Palestinian Authority chief negotiator Saeb Erekat denied on Thursday that PA and Israeli representatives would meet in Jordan to discuss restarting peace talks on October 23.
“It was said that there are meetings and calls for meetings in Jordan between an Israeli and a Palestinian delegation with the Quartet. This talk is not true. We did not receive anything from them,” Erekat told Voice of Palestine radio on Thursday.
“My view is that anyone who tries to get around the point that Israel must halt settlement and accept the ’67 borders is only wasting their time,” Erekat added.
The Quartet for Middle East Peace – the European Union, Russia, United States, and United Nations – last week announced October 23 as the date for the meeting without consulting officials in Jerusalem or Ramallah.
Quartet officials previously submitted a plan wherein Israeli and PA officials would resume talks without preconditions with the aim of concluding a final status agreement by December 2012.
The proposal came on the heels of PA chairman Mahmoud Abbas’ unilateral bid for statehood at the United Nations in September, which faces a promised negative recommendation from the United States in the Security Council.
To be approved and passed to the General Assembly for a vote Abbas’ application for UN recognition and membership would have to win 9-votes in the 15-member Security Council including positive recommendations from all five permanent members.
US secretary of state Hillary Clinton last week reaffirmed US opposition to Abbas’ UN application was a dead letter saying “its going nowhere.”
Clinton also reiterated President Barack Obama’s position, “the road to peace lies through Jerusalem and Ramallah, not New York.”

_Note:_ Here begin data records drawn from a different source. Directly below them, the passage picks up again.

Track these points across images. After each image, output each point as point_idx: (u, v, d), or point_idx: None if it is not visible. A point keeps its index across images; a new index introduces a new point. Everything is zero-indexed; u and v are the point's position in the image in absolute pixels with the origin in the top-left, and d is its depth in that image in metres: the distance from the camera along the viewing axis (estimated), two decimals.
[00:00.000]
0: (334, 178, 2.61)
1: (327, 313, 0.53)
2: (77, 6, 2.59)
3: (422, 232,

But Abbas, currently in Paris for consultations with French president Nicolas Sarkozy, whose nation is also a permanent member of the Security Council, made it plain the Quartet plan holds no interest for him.

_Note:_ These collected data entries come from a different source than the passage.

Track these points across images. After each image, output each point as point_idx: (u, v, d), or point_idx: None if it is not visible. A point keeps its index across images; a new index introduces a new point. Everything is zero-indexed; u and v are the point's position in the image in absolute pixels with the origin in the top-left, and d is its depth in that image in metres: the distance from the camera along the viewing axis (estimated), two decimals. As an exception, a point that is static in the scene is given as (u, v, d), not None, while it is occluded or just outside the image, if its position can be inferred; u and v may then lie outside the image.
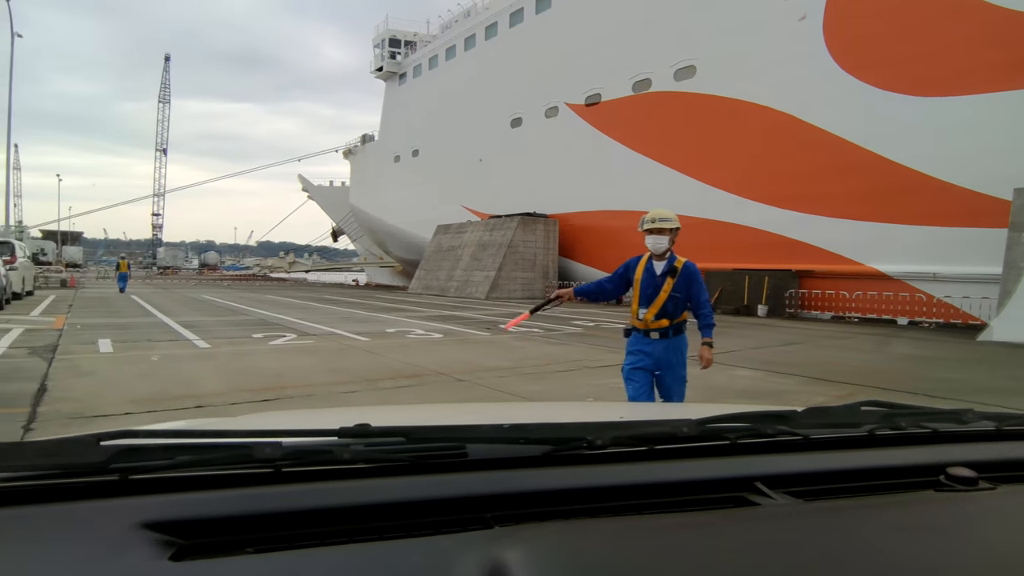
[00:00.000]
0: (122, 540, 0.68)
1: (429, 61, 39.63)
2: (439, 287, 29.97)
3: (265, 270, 54.94)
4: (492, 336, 12.16)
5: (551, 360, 9.04)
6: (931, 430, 1.14)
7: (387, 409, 3.29)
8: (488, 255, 28.32)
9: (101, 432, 0.84)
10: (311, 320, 14.35)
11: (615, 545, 0.73)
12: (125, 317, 14.36)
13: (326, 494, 0.81)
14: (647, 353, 4.07)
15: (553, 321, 15.52)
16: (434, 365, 8.24)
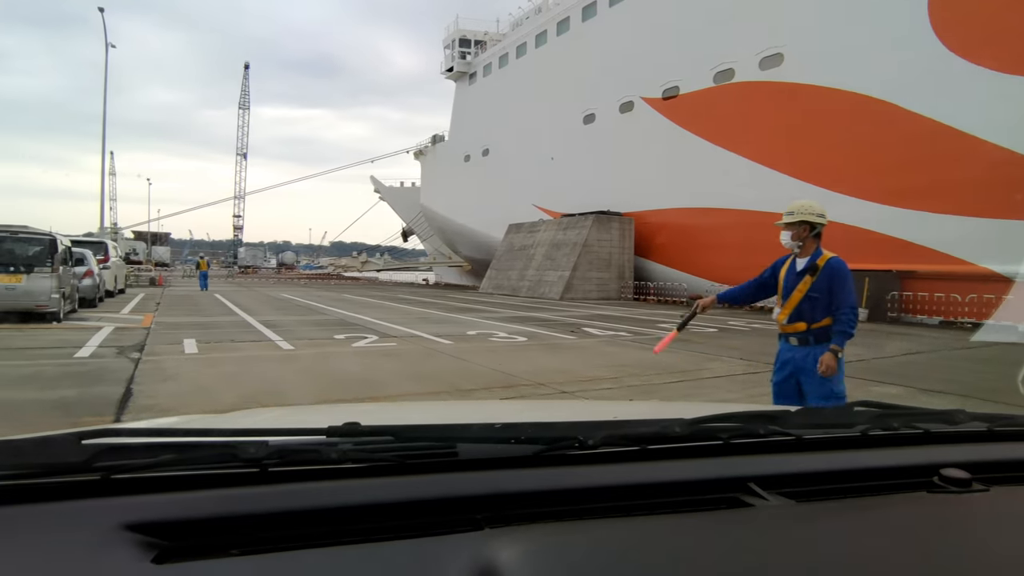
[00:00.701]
0: (103, 541, 0.66)
1: (499, 60, 39.19)
2: (510, 287, 29.41)
3: (339, 269, 55.94)
4: (579, 340, 11.41)
5: (653, 369, 8.21)
6: (923, 431, 1.12)
7: (376, 407, 3.14)
8: (562, 255, 27.54)
9: (82, 430, 0.82)
10: (389, 320, 13.98)
11: (607, 546, 0.71)
12: (209, 316, 14.39)
13: (313, 494, 0.78)
14: (786, 361, 3.70)
15: (637, 324, 14.62)
16: (527, 374, 7.56)
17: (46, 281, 11.15)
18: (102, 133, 30.15)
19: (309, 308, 17.47)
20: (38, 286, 11.08)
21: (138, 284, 28.67)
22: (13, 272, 10.97)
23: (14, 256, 11.13)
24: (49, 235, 11.41)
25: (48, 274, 11.18)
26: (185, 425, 1.14)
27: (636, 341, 11.38)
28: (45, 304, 11.13)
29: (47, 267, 11.19)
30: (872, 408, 1.23)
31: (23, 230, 11.31)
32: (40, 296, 11.09)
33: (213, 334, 10.70)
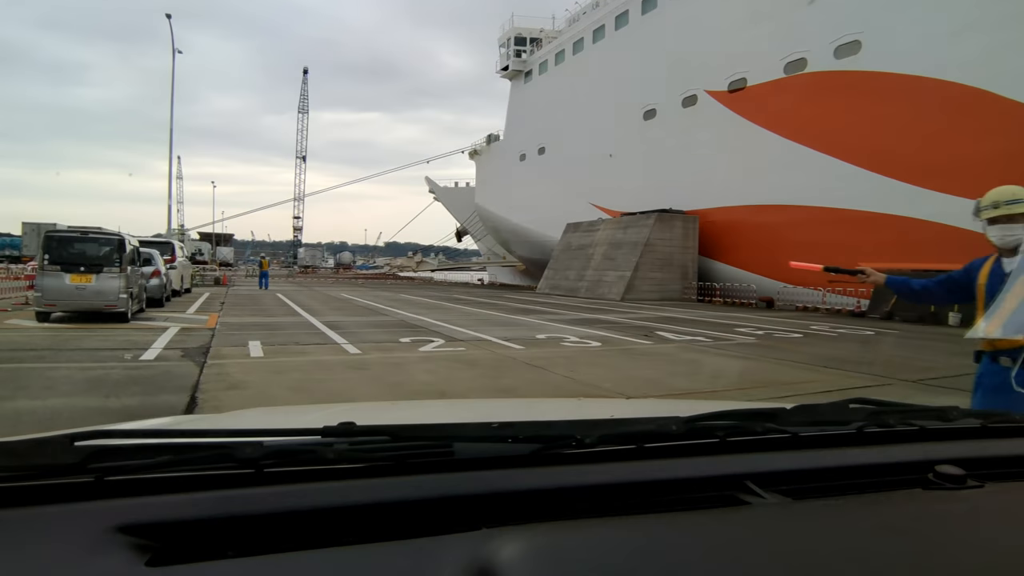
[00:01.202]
0: (97, 544, 0.65)
1: (555, 57, 38.45)
2: (568, 287, 28.63)
3: (394, 269, 56.29)
4: (656, 345, 10.60)
5: (749, 381, 7.36)
6: (918, 427, 1.13)
7: (372, 407, 3.17)
8: (622, 254, 26.61)
9: (75, 431, 0.81)
10: (452, 322, 13.46)
11: (605, 546, 0.70)
12: (273, 316, 14.17)
13: (309, 495, 0.78)
14: (996, 387, 2.87)
15: (712, 327, 13.67)
16: (614, 385, 6.84)
17: (114, 281, 11.05)
18: (169, 138, 30.91)
19: (369, 309, 17.15)
20: (107, 286, 10.98)
21: (203, 283, 29.17)
22: (83, 272, 10.91)
23: (84, 256, 11.07)
24: (117, 235, 11.33)
25: (116, 274, 11.08)
26: (179, 426, 1.11)
27: (718, 347, 10.50)
28: (113, 304, 11.03)
29: (115, 267, 11.09)
30: (867, 405, 1.21)
31: (92, 231, 11.27)
32: (109, 296, 10.99)
33: (278, 336, 10.36)
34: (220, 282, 30.55)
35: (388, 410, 2.31)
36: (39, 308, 10.85)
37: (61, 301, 10.85)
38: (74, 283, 10.81)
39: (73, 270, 10.84)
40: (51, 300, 10.79)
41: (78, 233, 11.12)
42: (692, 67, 27.66)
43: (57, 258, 10.86)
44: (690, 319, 16.06)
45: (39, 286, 10.81)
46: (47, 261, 10.80)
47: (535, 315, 16.22)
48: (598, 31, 34.58)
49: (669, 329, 13.15)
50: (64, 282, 10.78)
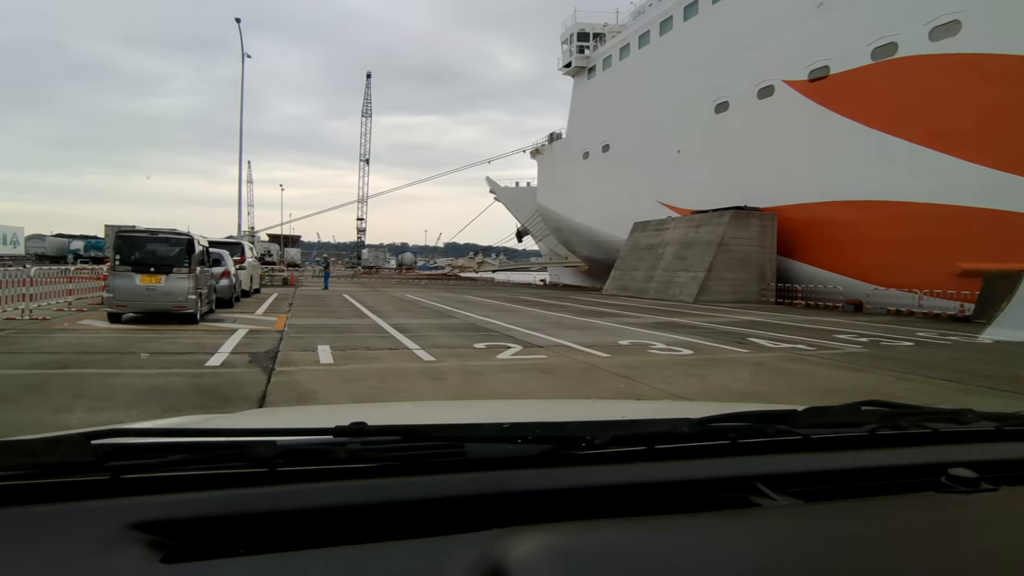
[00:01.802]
0: (112, 541, 0.66)
1: (620, 51, 37.18)
2: (636, 288, 27.43)
3: (455, 270, 56.09)
4: (753, 354, 9.49)
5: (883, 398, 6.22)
6: (932, 430, 1.10)
7: (383, 407, 3.07)
8: (694, 254, 25.25)
9: (92, 430, 0.81)
10: (524, 326, 12.66)
11: (616, 547, 0.70)
12: (341, 318, 13.71)
13: (321, 494, 0.77)
14: None
15: (806, 333, 12.38)
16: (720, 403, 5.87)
17: (184, 282, 10.75)
18: (239, 144, 31.44)
19: (436, 311, 16.56)
20: (176, 287, 10.70)
21: (272, 284, 29.42)
22: (153, 273, 10.65)
23: (154, 257, 10.82)
24: (186, 236, 11.05)
25: (186, 275, 10.78)
26: (194, 425, 1.13)
27: (825, 357, 9.30)
28: (183, 305, 10.73)
29: (184, 268, 10.79)
30: (880, 407, 1.18)
31: (162, 231, 11.02)
32: (178, 297, 10.70)
33: (347, 339, 9.79)
34: (288, 282, 30.78)
35: (399, 410, 2.27)
36: (110, 309, 10.66)
37: (131, 302, 10.63)
38: (144, 284, 10.57)
39: (143, 271, 10.60)
40: (122, 301, 10.58)
41: (148, 233, 10.90)
42: (768, 57, 26.04)
43: (128, 259, 10.65)
44: (778, 323, 14.75)
45: (110, 286, 10.62)
46: (118, 261, 10.60)
47: (609, 318, 15.25)
48: (665, 23, 33.18)
49: (760, 335, 11.96)
50: (134, 283, 10.55)
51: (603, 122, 37.86)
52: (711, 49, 29.37)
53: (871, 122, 22.12)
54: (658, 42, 33.62)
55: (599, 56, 39.18)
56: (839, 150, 22.85)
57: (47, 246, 51.90)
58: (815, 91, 24.48)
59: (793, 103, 25.07)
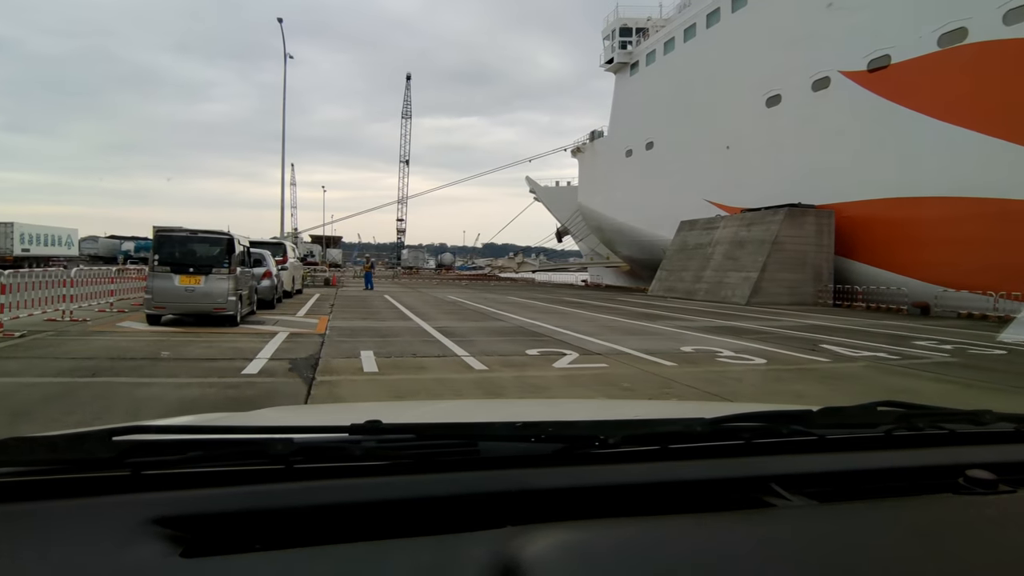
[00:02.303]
0: (133, 536, 0.66)
1: (664, 46, 35.97)
2: (684, 289, 26.31)
3: (495, 270, 55.51)
4: (834, 364, 8.51)
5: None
6: (949, 431, 1.08)
7: (398, 405, 3.00)
8: (746, 254, 24.02)
9: (113, 427, 0.82)
10: (576, 329, 11.86)
11: (629, 545, 0.69)
12: (384, 320, 13.11)
13: (337, 491, 0.78)
14: None
15: (881, 339, 11.26)
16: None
17: (223, 283, 10.27)
18: (282, 143, 31.41)
19: (481, 312, 15.87)
20: (216, 288, 10.22)
21: (314, 284, 29.23)
22: (192, 273, 10.20)
23: (193, 257, 10.38)
24: (226, 236, 10.57)
25: (225, 275, 10.31)
26: (212, 422, 1.07)
27: (915, 367, 8.28)
28: (223, 307, 10.26)
29: (224, 268, 10.31)
30: (896, 408, 1.15)
31: (201, 231, 10.57)
32: (217, 298, 10.23)
33: (391, 344, 9.15)
34: (330, 283, 30.57)
35: (413, 409, 2.35)
36: (149, 310, 10.24)
37: (170, 303, 10.20)
38: (183, 284, 10.13)
39: (182, 271, 10.16)
40: (160, 302, 10.15)
41: (187, 233, 10.46)
42: (823, 47, 24.66)
43: (167, 259, 10.22)
44: (845, 328, 13.61)
45: (149, 288, 10.21)
46: (157, 262, 10.18)
47: (663, 320, 14.32)
48: (712, 15, 31.86)
49: (832, 341, 10.92)
50: (173, 283, 10.11)
51: (647, 119, 36.70)
52: (761, 41, 28.05)
53: (938, 113, 20.64)
54: (705, 35, 32.33)
55: (642, 51, 38.01)
56: (902, 143, 21.41)
57: (100, 247, 53.09)
58: (875, 82, 23.03)
59: (851, 95, 23.65)
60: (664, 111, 34.96)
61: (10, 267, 15.75)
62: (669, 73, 35.14)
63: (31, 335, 8.73)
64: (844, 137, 23.43)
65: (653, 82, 36.77)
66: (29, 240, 40.12)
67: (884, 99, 22.63)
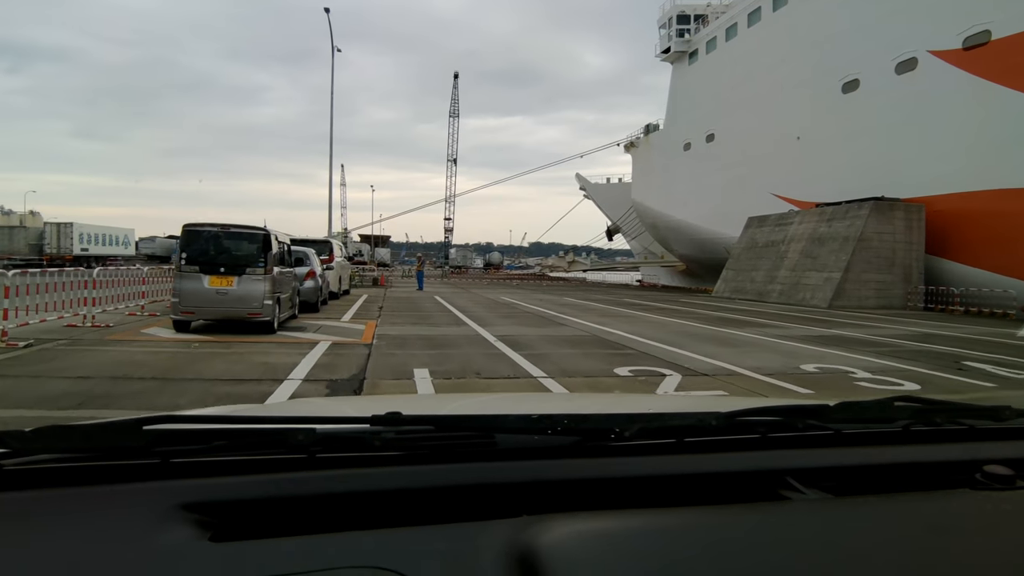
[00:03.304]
0: (164, 520, 0.67)
1: (726, 32, 33.56)
2: (755, 290, 24.07)
3: (545, 269, 53.77)
4: (1008, 391, 6.54)
5: None
6: (967, 426, 1.05)
7: (417, 398, 3.08)
8: (827, 252, 21.68)
9: (144, 416, 0.83)
10: (654, 338, 10.09)
11: (643, 536, 0.69)
12: (437, 326, 11.60)
13: (357, 480, 0.79)
14: None
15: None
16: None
17: (259, 284, 8.91)
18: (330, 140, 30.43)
19: (542, 317, 14.21)
20: (250, 290, 8.87)
21: (362, 284, 28.14)
22: (224, 274, 8.87)
23: (226, 255, 9.05)
24: (263, 231, 9.20)
25: (261, 276, 8.94)
26: (241, 413, 1.15)
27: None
28: (258, 311, 8.90)
29: (260, 268, 8.95)
30: (914, 403, 1.12)
31: (234, 225, 9.22)
32: (252, 302, 8.88)
33: (450, 359, 7.58)
34: (378, 283, 29.40)
35: (432, 401, 2.36)
36: (175, 316, 8.96)
37: (200, 308, 8.89)
38: (213, 287, 8.81)
39: (213, 271, 8.84)
40: (188, 307, 8.85)
41: (218, 229, 9.12)
42: (908, 25, 22.09)
43: (195, 258, 8.92)
44: (966, 338, 11.42)
45: (176, 290, 8.92)
46: (184, 261, 8.89)
47: (749, 327, 12.39)
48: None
49: (972, 356, 8.87)
50: (202, 285, 8.80)
51: (707, 110, 34.34)
52: (835, 23, 25.54)
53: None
54: (771, 18, 29.86)
55: (702, 39, 35.65)
56: (1005, 128, 18.79)
57: (157, 247, 53.68)
58: (972, 61, 20.39)
59: (943, 76, 21.04)
60: (726, 101, 32.58)
61: (69, 266, 14.96)
62: (731, 61, 32.74)
63: (39, 344, 7.50)
64: (935, 123, 20.87)
65: (714, 71, 34.39)
66: (88, 240, 40.47)
67: (983, 79, 20.01)
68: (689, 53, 36.72)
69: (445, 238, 63.48)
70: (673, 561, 0.65)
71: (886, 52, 23.33)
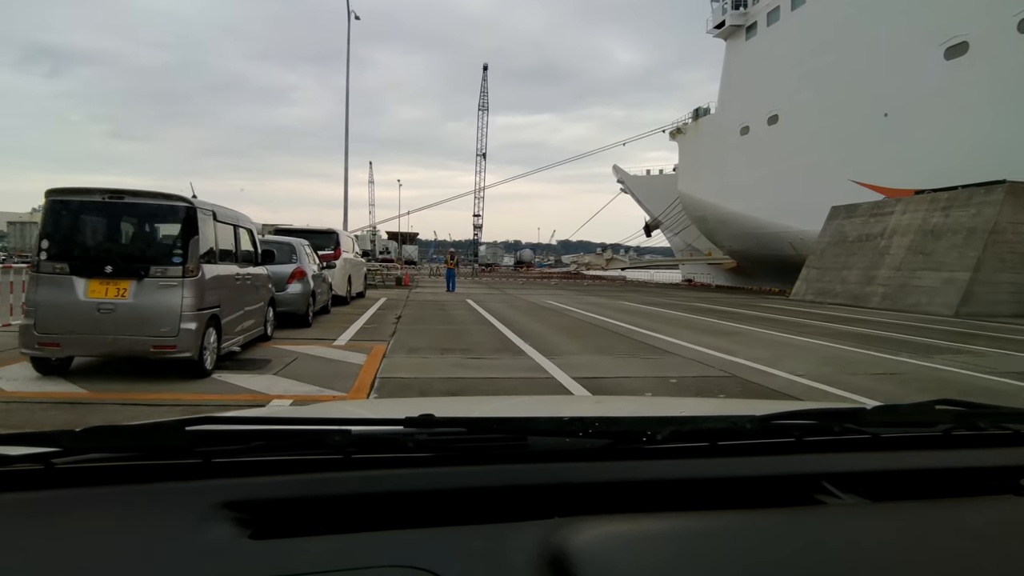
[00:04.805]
0: (206, 518, 0.67)
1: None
2: (847, 293, 19.61)
3: (581, 267, 49.49)
4: None
5: None
6: (1012, 431, 0.99)
7: (450, 400, 3.02)
8: (946, 247, 17.15)
9: (187, 417, 0.84)
10: (804, 372, 6.01)
11: (676, 539, 0.68)
12: (476, 353, 7.55)
13: (392, 481, 0.79)
14: None
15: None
16: None
17: (171, 295, 5.00)
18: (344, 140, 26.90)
19: (623, 336, 10.10)
20: (155, 304, 4.98)
21: (384, 284, 24.37)
22: (112, 276, 5.00)
23: (117, 245, 5.21)
24: (182, 202, 5.26)
25: (177, 280, 5.06)
26: (276, 415, 1.12)
27: None
28: (169, 343, 4.97)
29: (176, 265, 5.07)
30: (956, 407, 1.04)
31: (132, 193, 5.26)
32: (160, 325, 4.96)
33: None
34: (402, 282, 25.60)
35: (465, 404, 2.24)
36: (29, 349, 5.05)
37: (72, 335, 5.00)
38: (94, 299, 4.94)
39: (93, 273, 4.98)
40: (52, 333, 4.96)
41: (105, 196, 5.15)
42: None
43: (65, 249, 5.08)
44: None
45: (30, 303, 5.05)
46: (45, 256, 5.03)
47: (868, 344, 8.16)
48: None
49: None
50: (76, 296, 4.94)
51: (769, 89, 29.69)
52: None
53: None
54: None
55: (761, 9, 30.98)
56: None
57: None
58: None
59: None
60: (792, 78, 27.95)
61: None
62: (798, 32, 28.09)
63: None
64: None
65: (776, 44, 29.74)
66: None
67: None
68: (747, 27, 32.08)
69: (474, 235, 59.55)
70: (705, 564, 0.63)
71: (1005, 6, 18.75)
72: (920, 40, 21.32)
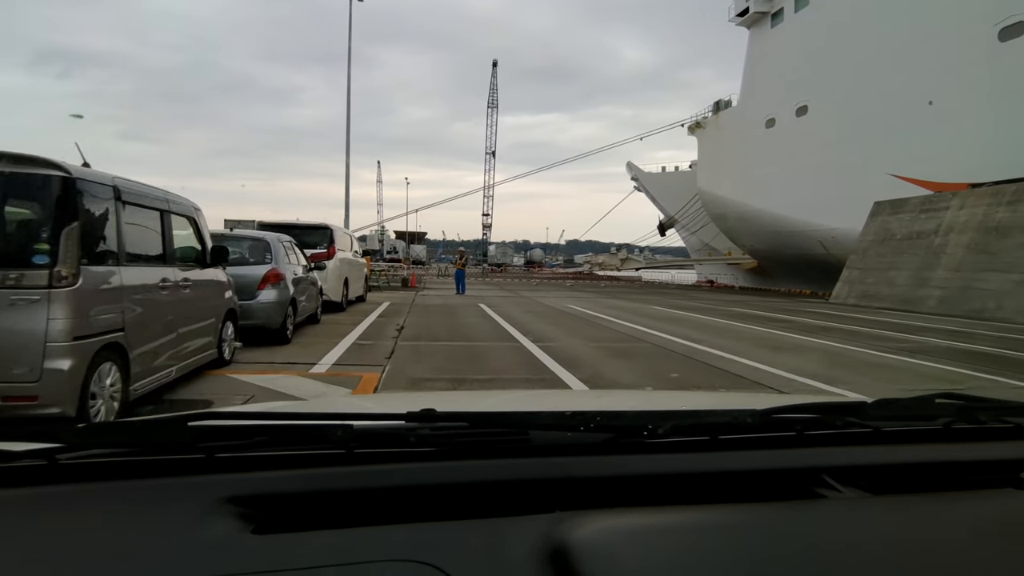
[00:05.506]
0: (209, 513, 0.67)
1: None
2: (896, 296, 17.58)
3: (594, 267, 47.50)
4: None
5: None
6: (1013, 425, 0.97)
7: (452, 395, 3.01)
8: (1015, 245, 15.08)
9: (190, 412, 0.83)
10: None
11: (677, 532, 0.67)
12: (501, 385, 5.65)
13: (394, 475, 0.78)
14: None
15: None
16: None
17: (26, 315, 3.13)
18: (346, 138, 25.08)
19: (667, 350, 8.19)
20: (0, 331, 3.15)
21: (389, 285, 22.52)
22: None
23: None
24: (54, 170, 3.37)
25: (37, 291, 3.18)
26: (283, 410, 1.13)
27: None
28: (27, 392, 3.12)
29: (36, 268, 3.22)
30: (956, 400, 1.03)
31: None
32: (11, 363, 3.09)
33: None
34: (408, 283, 23.76)
35: (466, 398, 2.29)
36: None
37: None
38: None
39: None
40: None
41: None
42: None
43: None
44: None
45: None
46: None
47: (962, 362, 6.22)
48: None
49: None
50: None
51: (796, 79, 27.62)
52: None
53: None
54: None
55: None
56: None
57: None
58: None
59: None
60: (822, 66, 25.91)
61: None
62: (829, 17, 26.01)
63: None
64: None
65: (805, 31, 27.67)
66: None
67: None
68: (772, 13, 29.99)
69: (483, 234, 57.76)
70: (706, 558, 0.63)
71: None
72: (971, 19, 19.27)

“There will be no negotiations for the sake of negotiations,” he said.
Israel has accepted the Quartet plan saying it is ready to resume talks without preconditions with both sides raising reservations at the negotiating table, and is willing to attend the October 23 meeting.
At the same time, Israel has rejected Abbas’ demand that Israel suspend construction in Judea, Samaria, and eastern Jerusalem as a precondition for talks saying it is merely a fait accompli to forestall talks.
A previous 10-month building freeze by Israel aimed at satisfying identical PA demands and drawing officials in Ramallah to the table was rebuffed and met with mounting preconditions that ended in Abbas’ bid.